No, not the moment for that. He goes to the kitchen again and makes a sandwich. Somehow, he's starving. He must have had an awful dream or one of those were you run like crazy, not knowing why.

He goes back in the sofa and eats his breakfast as he sees a man helping a woman with some boxes. They smile and each other and are oddly kind. People are not like that, almost never

He then remembers what it was for him to turn into a teenager, parties and all. And still feeling left out. It was incredible how much he had hated everyone in school so much, and none of them knew. They had no idea he never wanted to see them again. He didn't wish them harm or anything but he didn't care about their happiness. He was too hurt and alone.

The last year of school was different. He was just himself, as he knew he would never come back again. And college was another story, with different disappointments. No, not all was bad. Friends, real ones, were there.

As he finishes his sandwich, he touches the mark again and goes back to the bathroom. He puts some cold water on it and on his hair, to flatten it so people cannot see it easily. It shames him. It's a mark of shame and despair.

He washes the glass and the plate and enjoys the feel of water on his hands. He flattens his rebel hair again and then goes back to the sofa, now with his laptop. He puts on some music and finds himself reviewing, mentally of course, his bad luck in love.

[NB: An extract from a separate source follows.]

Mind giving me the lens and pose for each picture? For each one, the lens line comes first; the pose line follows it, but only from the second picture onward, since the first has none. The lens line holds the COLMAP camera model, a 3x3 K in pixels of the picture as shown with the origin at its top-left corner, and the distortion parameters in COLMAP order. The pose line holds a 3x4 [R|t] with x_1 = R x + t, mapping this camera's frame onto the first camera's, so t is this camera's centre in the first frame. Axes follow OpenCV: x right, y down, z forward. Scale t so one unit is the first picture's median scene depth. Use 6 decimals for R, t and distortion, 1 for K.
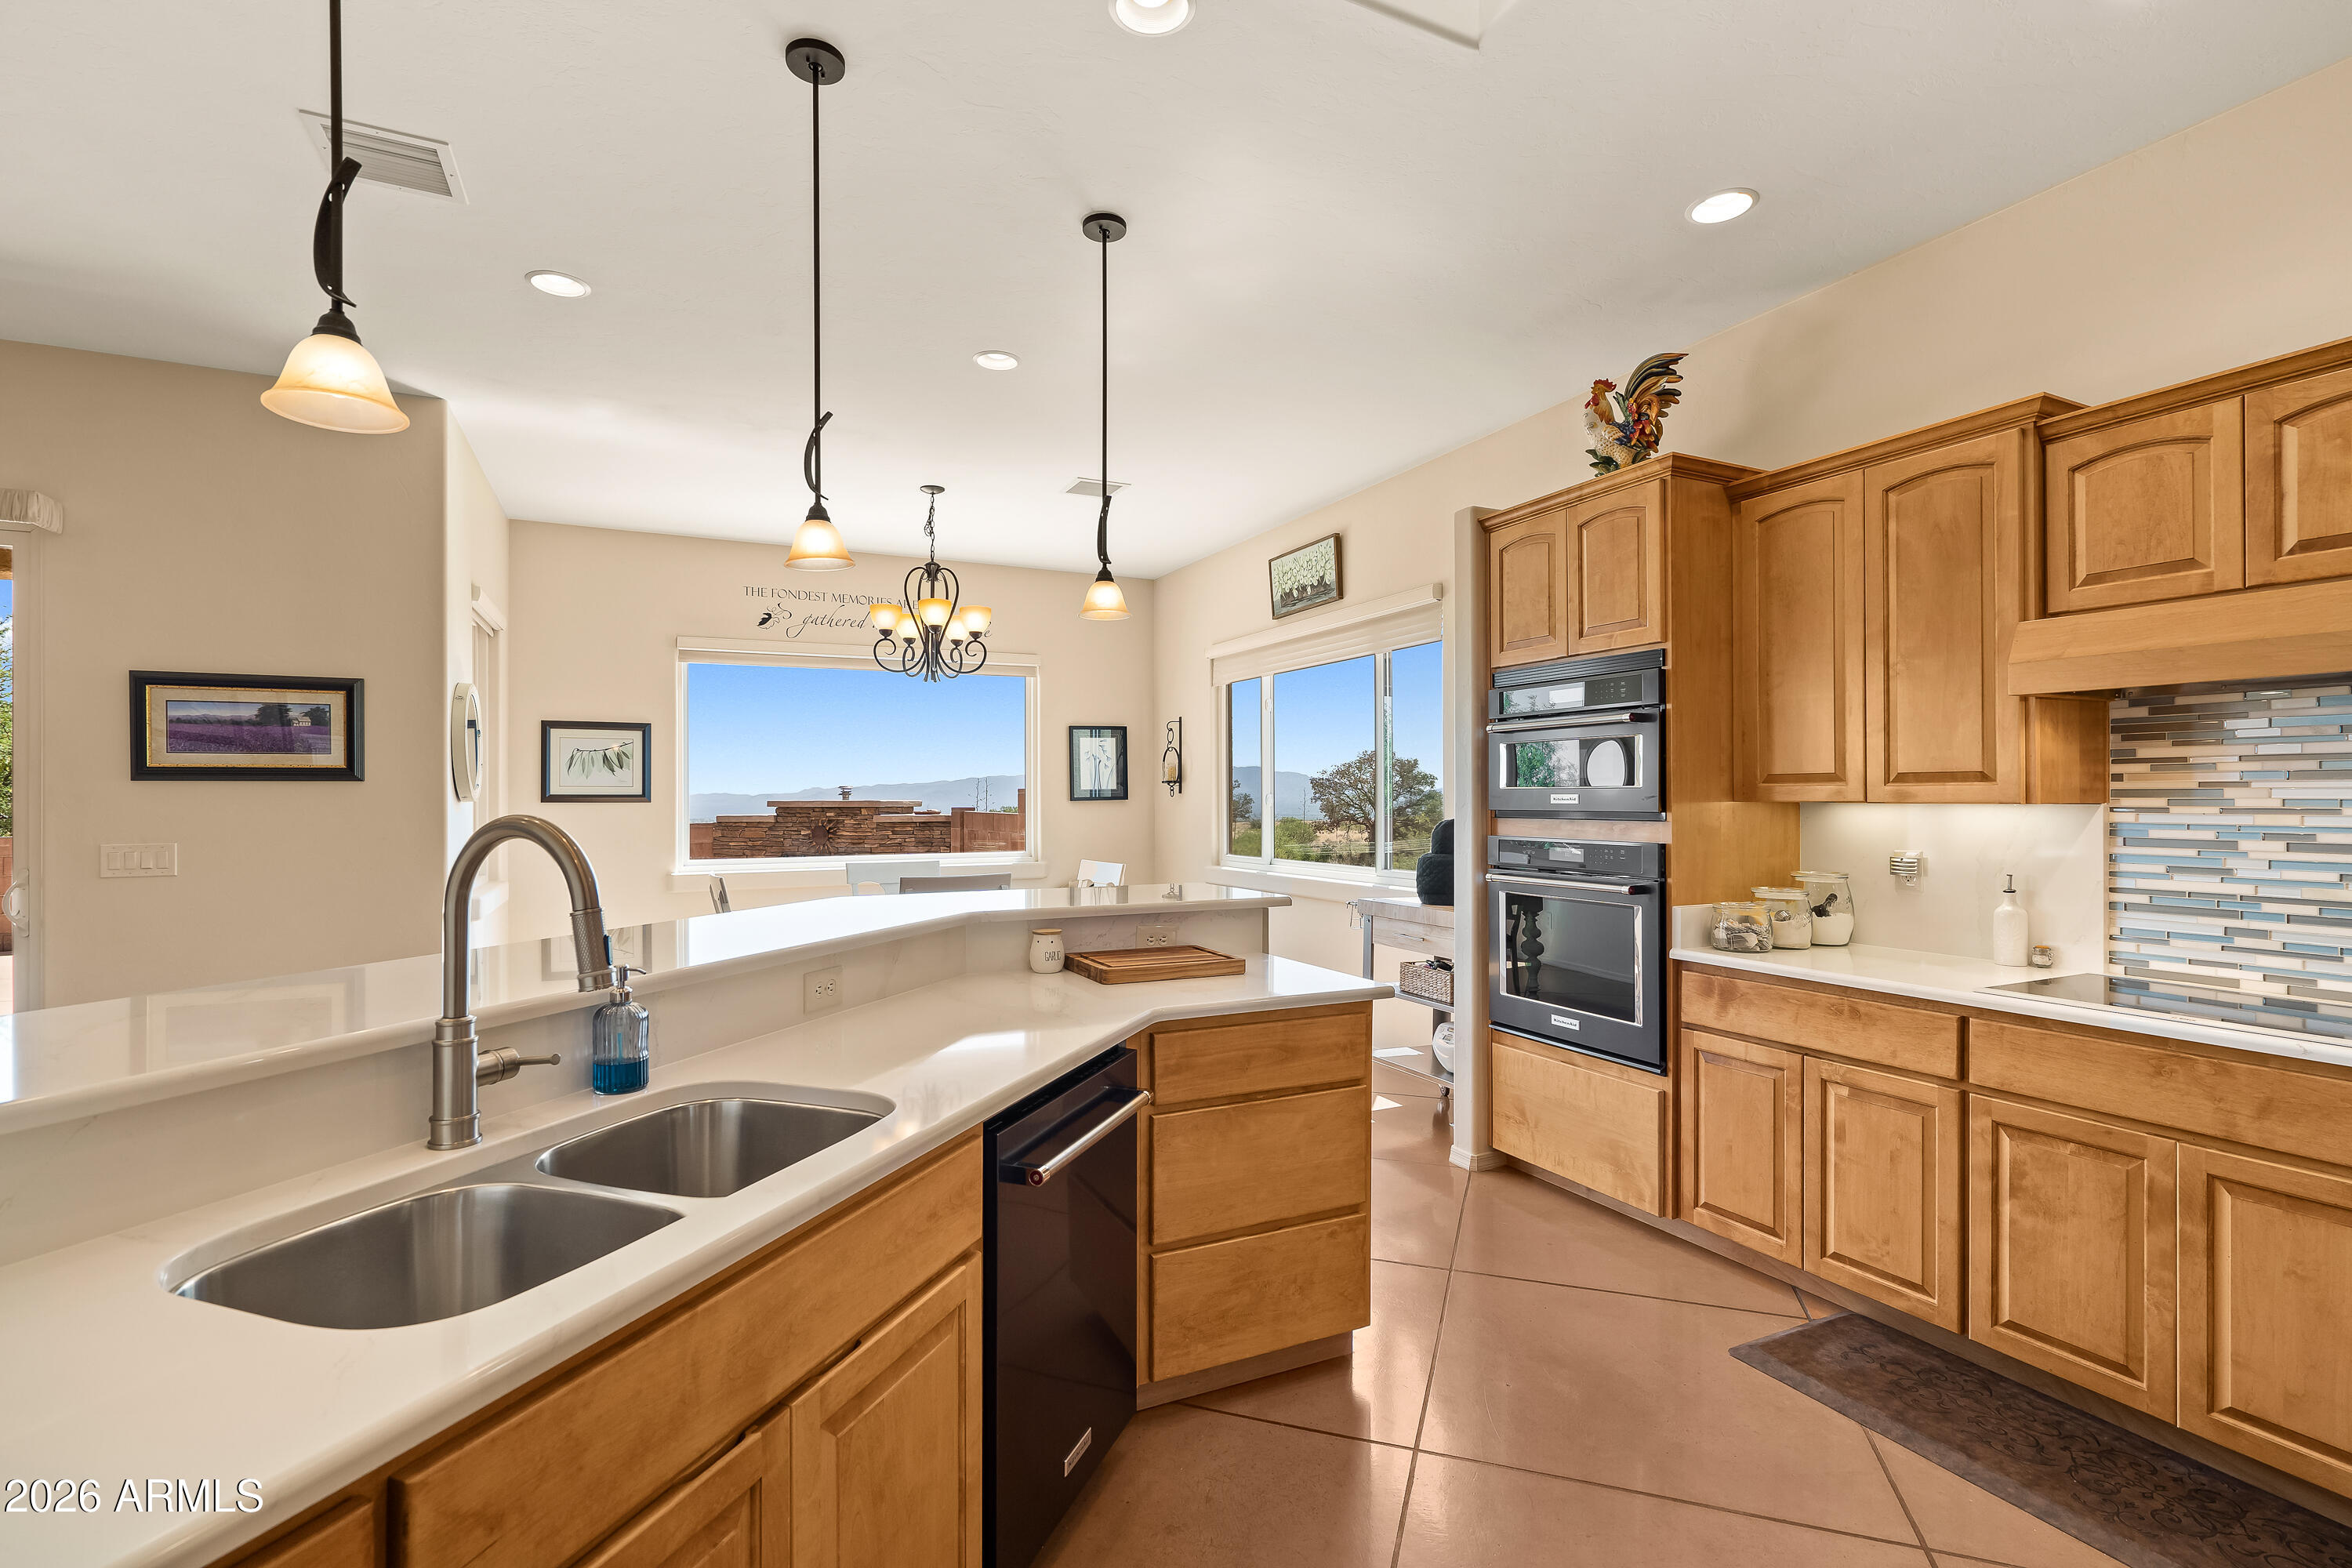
lens RADIAL K [[1073.5, 0, 1160.7], [0, 1073.5, 788.3], [0, 0, 1]] dist [-0.012597, 0.002780]
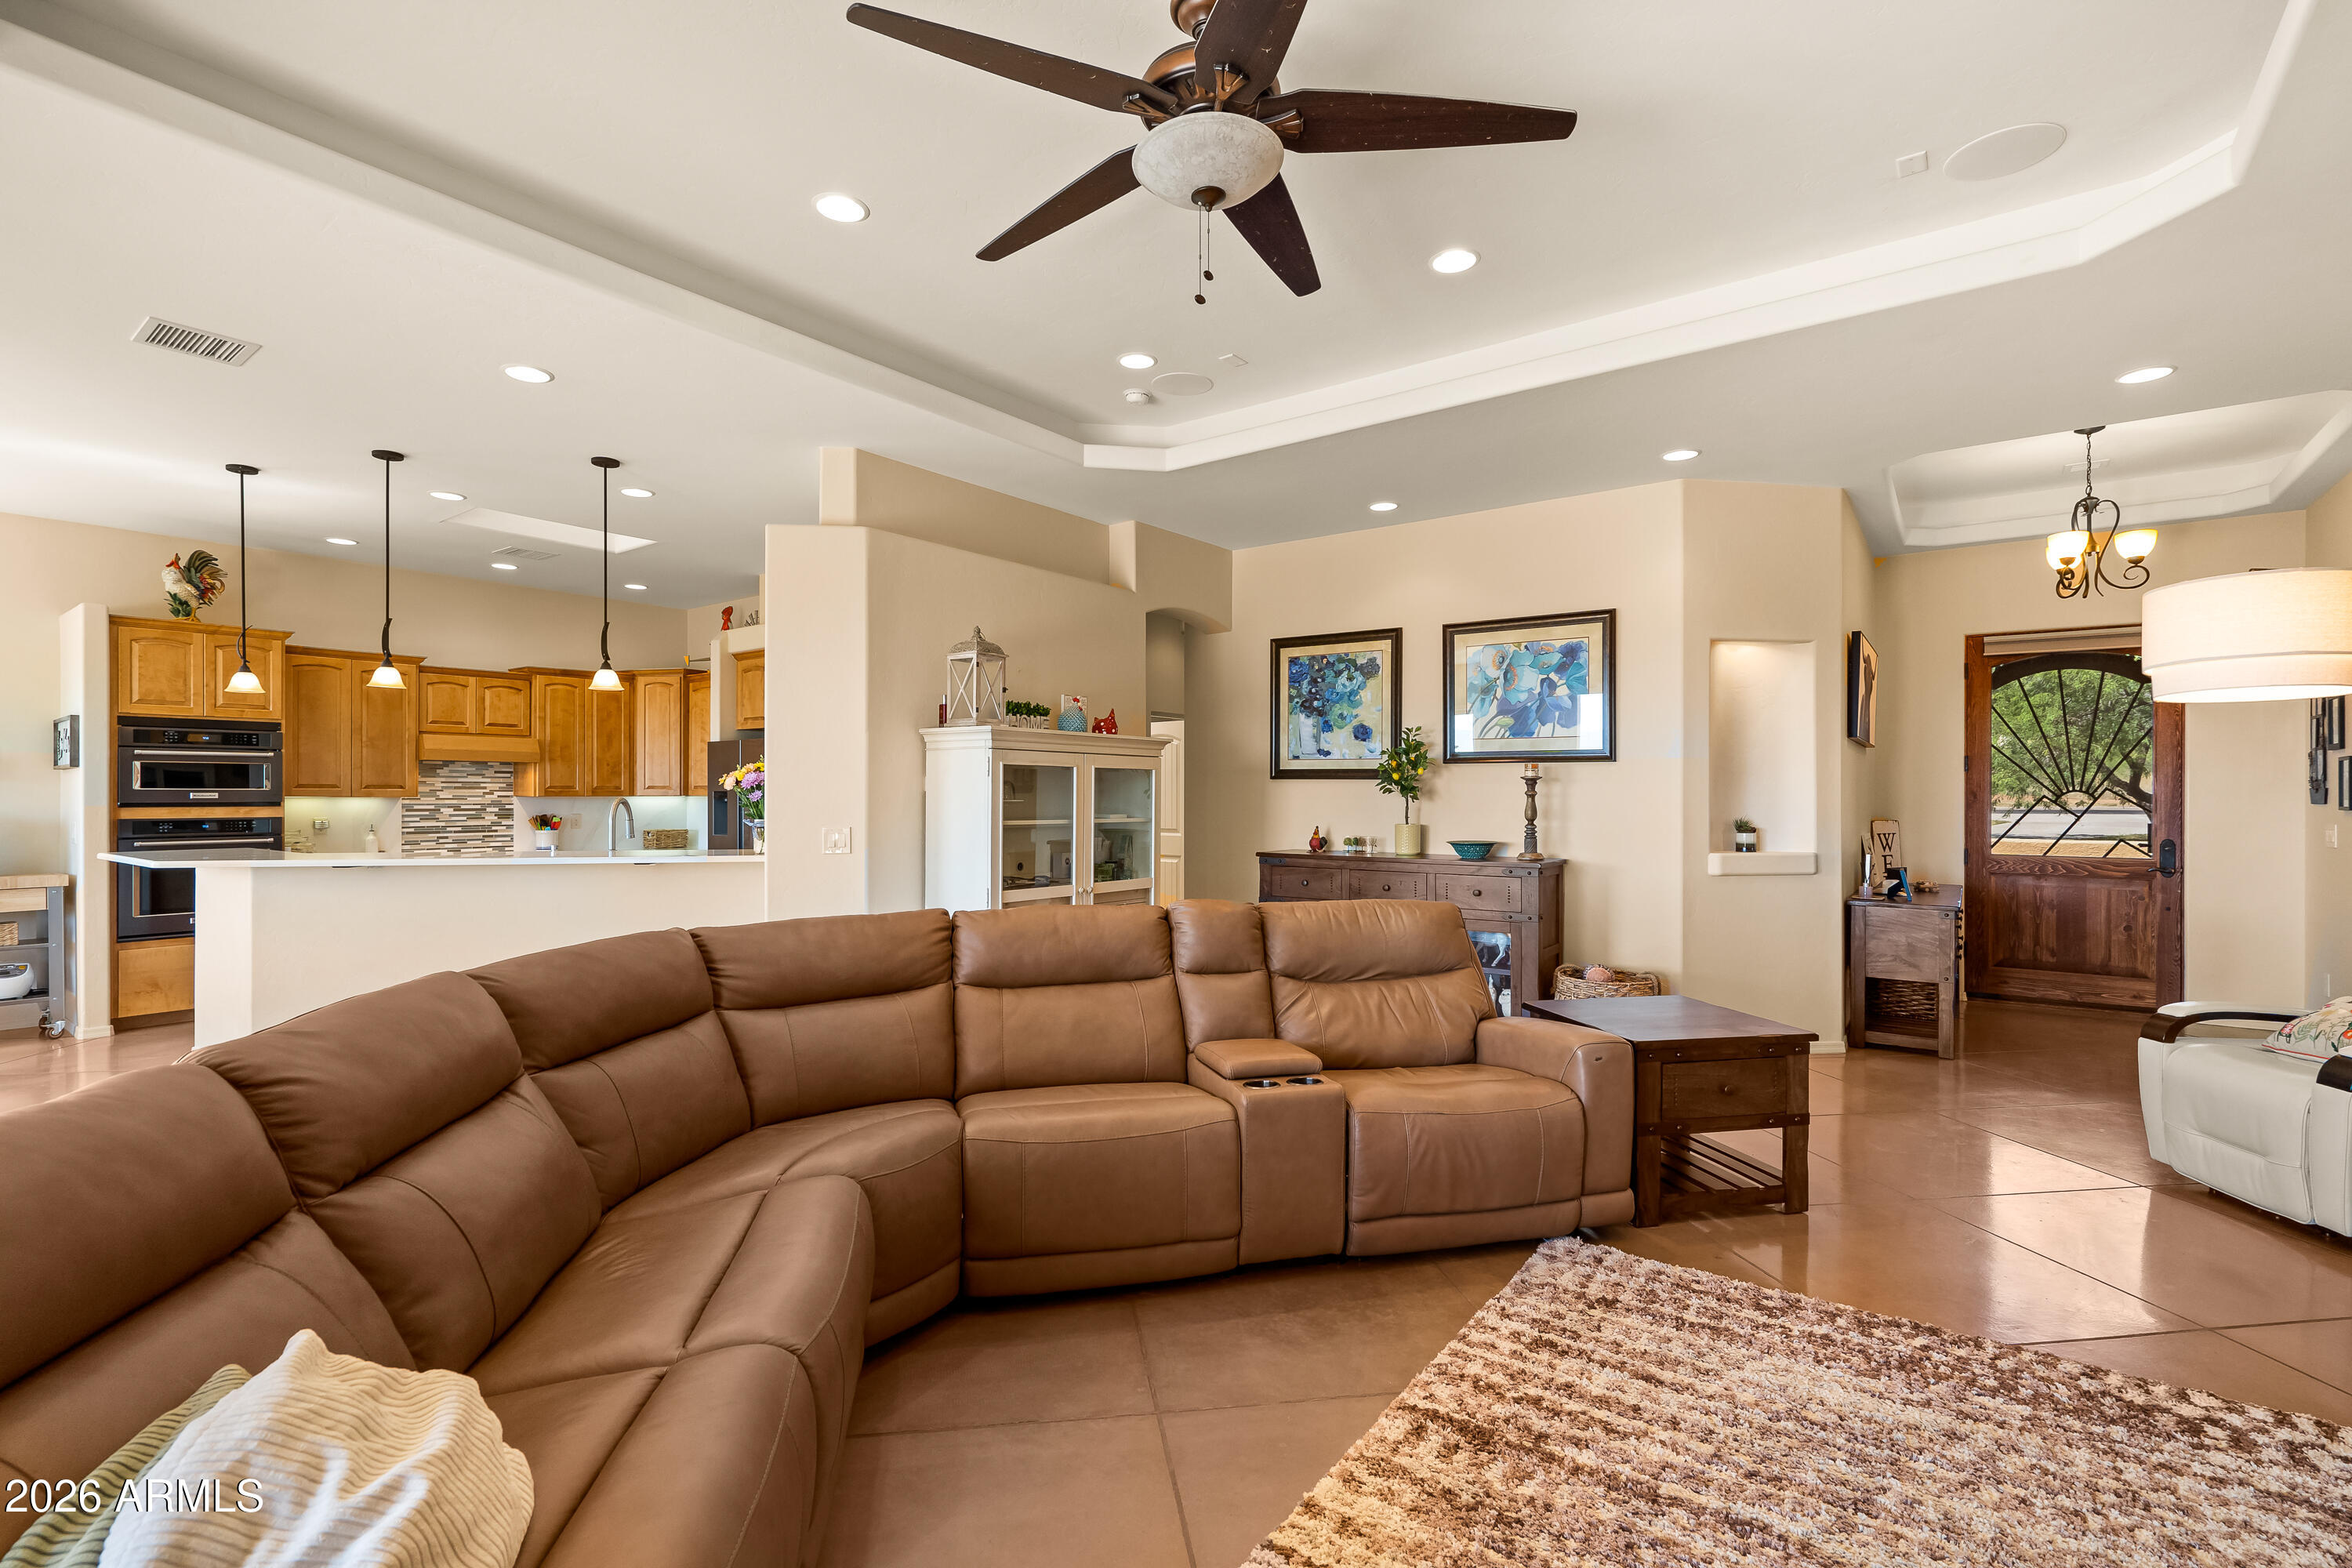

He had grown tired of going out, dates, getting to know people. They didn't even tried to know him, at least to fake interest. No. They just didn't care much. Sex was first many times and he caved as it was fun and felt good but soon that ran out and it wasn't enough.

And the world wasn't helping. He had grown up to see how he had to look and behave and he wasn't that model everyone was supposed to be. And if you weren't, you lost. And he did, or so he felt.

He changes the song, to something a little more upbeat. Starts reading an article about sea creatures with incredible strength and the people that look out for them.
And again, thoughts. His brain was his enemy, no doubt.

Now he remembered, as if he had forgotten, that he had no money, no job, nothing. He had become bored too of sending his damn CV to every single company, even to fast food restaurants and retail stores. No one wanted him. And that felt awful. It hurt a lot to feel no one needed him, or appreciated what little he could do.

He shook his head, feeling some pinches, as his brain now was trying to escape, to move away as he too had become bored with him. He closed his eyes in pain, trying to push everything inside, deep, never to come back out again.

Suddenly he heard a voice and opened his eyes. It was his mother.

 - Hi.
 - Hey.
 - How are you feeling today?
 - Better. Thanks.
 - Sure?

He doubts.

 - Yeah.

She sighs and moves on to the kitchen.

After hitting himself with the first object he could get his hand on, he stroke his head too with his fists and he had a physical strength that scared him. He had caved to his inner fears, his demons, everything that was eating his brain.

He bled alone and cried as he hadn't done in so many years, when he thought he had kept it all behind. No. The past always comes back to have a bite of your brain, to torture you slowly.
And he, fed up, had taken matters in his owns hands and almost broke his skull.

As his mother made breakfast for herself, he took a few deep breaths and calmed down. He had to be strong, as she had said. "Take control of your feeling. Don't let them control you". And he knew she was right.

He hoped, really hard, that things would change soon. But that is something no one knows, until it happens or it doesn't.